Document excerpt
══════════════════════════════

The memory consumption per device becomes:
$$M_{Stage1} = \text{sizeof}(\theta) + \text{sizeof}(\nabla\theta) + \frac{2 \times \text{sizeof}(\theta)}{N} + \text{activations}$$

**Process flow:**
1. Each GPU computes gradients for all parameters
2. All-reduce operation to average gradients across GPUs
3. Each GPU updates only its assigned optimizer states and parameters
4. All-gather operation to synchronize updated parameters

Memory reduction: Approximately 25-33% compared to standard data parallelism.

### ZeRO Stage 2: Gradient Partitioning

Stage 2 adds partitioning of gradients on top of Stage 1:

Each GPU $i$ stores:
- Complete parameters $\theta$
- Partial gradients $\nabla\theta_i$ (only for parameters assigned to GPU $i$)
- Partial optimizer states $m_i$ and $v_i$ (only for parameters assigned to GPU $i$)

══════════════════════════════

To-do list
a – Reproduce part of the ZeRO memory passage word for word, starting at "### ZeRO Stage" and stopping after "and $v_i$ (only for parameters assigned to GPU $i$)".
b – Write what comes next in the passage on ZeRO memory partitioning, starting right after its final line.
These records were taken from a separate source.

Stored data:
══════════════════════════════

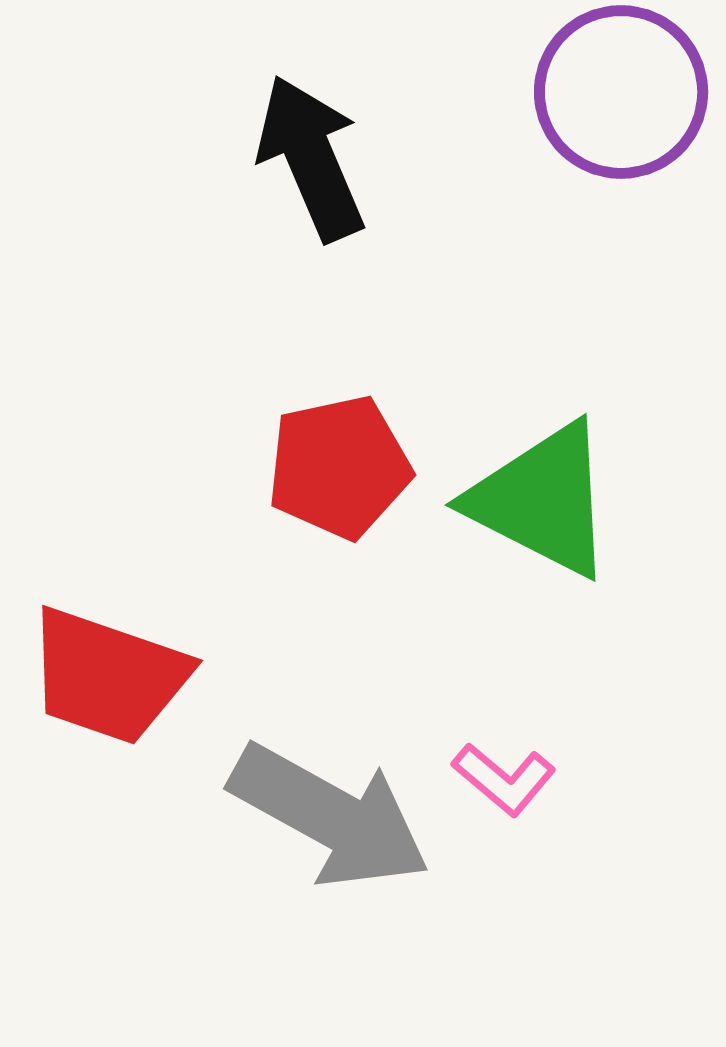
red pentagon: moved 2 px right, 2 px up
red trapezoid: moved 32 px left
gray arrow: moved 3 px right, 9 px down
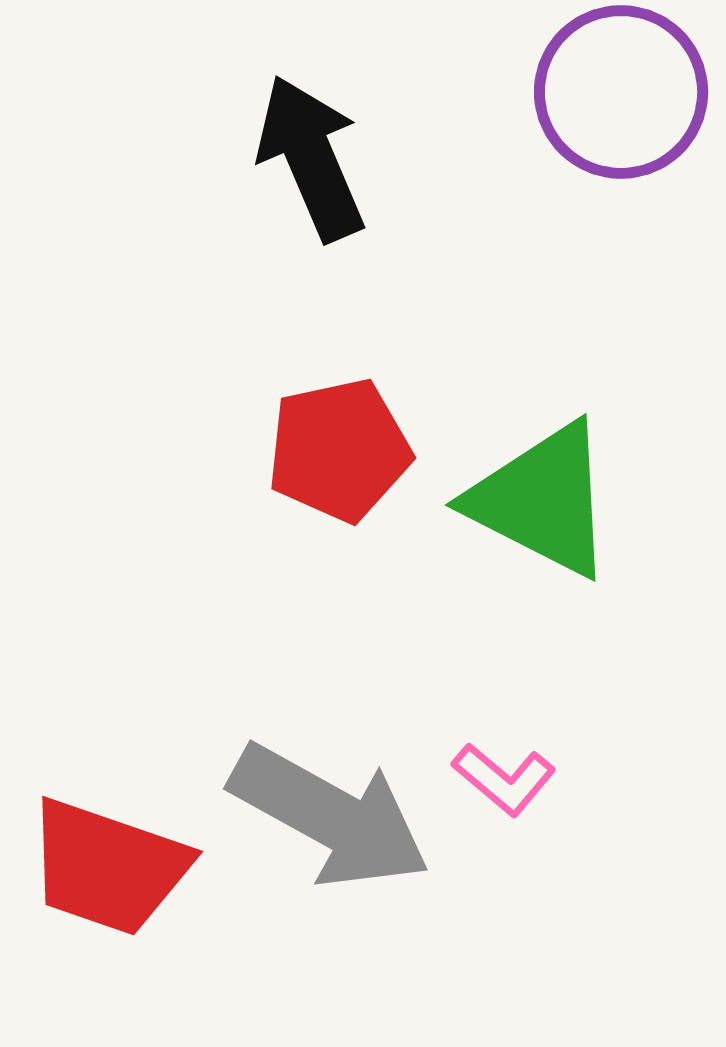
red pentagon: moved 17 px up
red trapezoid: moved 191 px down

══════════════════════════════

Response list
a –
### ZeRO Stage 2: Gradient Partitioning

Stage 2 adds partitioning of gradients on top of Stage 1:

Each GPU $i$ stores:
- Complete parameters $\theta$
- Partial gradients $\nabla\theta_i$ (only for parameters assigned to GPU $i$)
- Partial optimizer states $m_i$ and $v_i$ (only for parameters assigned to GPU $i$)

b –
The memory consumption per device becomes:
$$M_{Stage2} = \text{sizeof}(\theta) + \frac{\text{sizeof}(\nabla\theta)}{N} + \frac{2 \times \text{sizeof}(\theta)}{N} + \text{activations}$$

**Process flow:**
1. During backward pass, each GPU computes gradients for all parameters
2. Reduce-scatter operation: gradients are partitioned so each GPU retains only its assigned portion
3. Each GPU updates only its assigned optimizer states and parameters
4. All-gather operation to synchronize updated parameters

Memory reduction: Approximately 50% compared to standard data parallelism.

### ZeRO Stage 3: Parameter Partitioning

Stage 3 represents the most aggressive memory optimization, partitioning everything:

Each GPU $i$ stores:
- Partial parameters $\theta_i$
- Partial gradients $\nabla\theta_i$
- Partial optimizer states $m_i$ and $v_i$

The memory consumption per device becomes:
$$M_{Stage3} = \frac{\text{sizeof}(\theta)}{N} + \frac{\text{sizeof}(\nabla\theta)}{N} + \frac{2 \times \text{sizeof}(\theta)}{N} + \text{activations}$$

**Process flow:**
1. Before forward pass, all-gather to collect necessary parameters from other GPUs
2. Forward pass computes using the gathered parameters
3. Release gathered parameters to free memory
4. Re-gather necessary parameters for backward pass
5. Compute gradients during backward pass
6. Reduce-scatter gradients to appropriate GPUs
7. Each GPU updates only its portion of parameters

Memory reduction: Up to 8x compared to standard data parallelism for large models.

## ZeRO-Offload

ZeRO-Offload extends ZeRO by offloading computation and memory to CPU.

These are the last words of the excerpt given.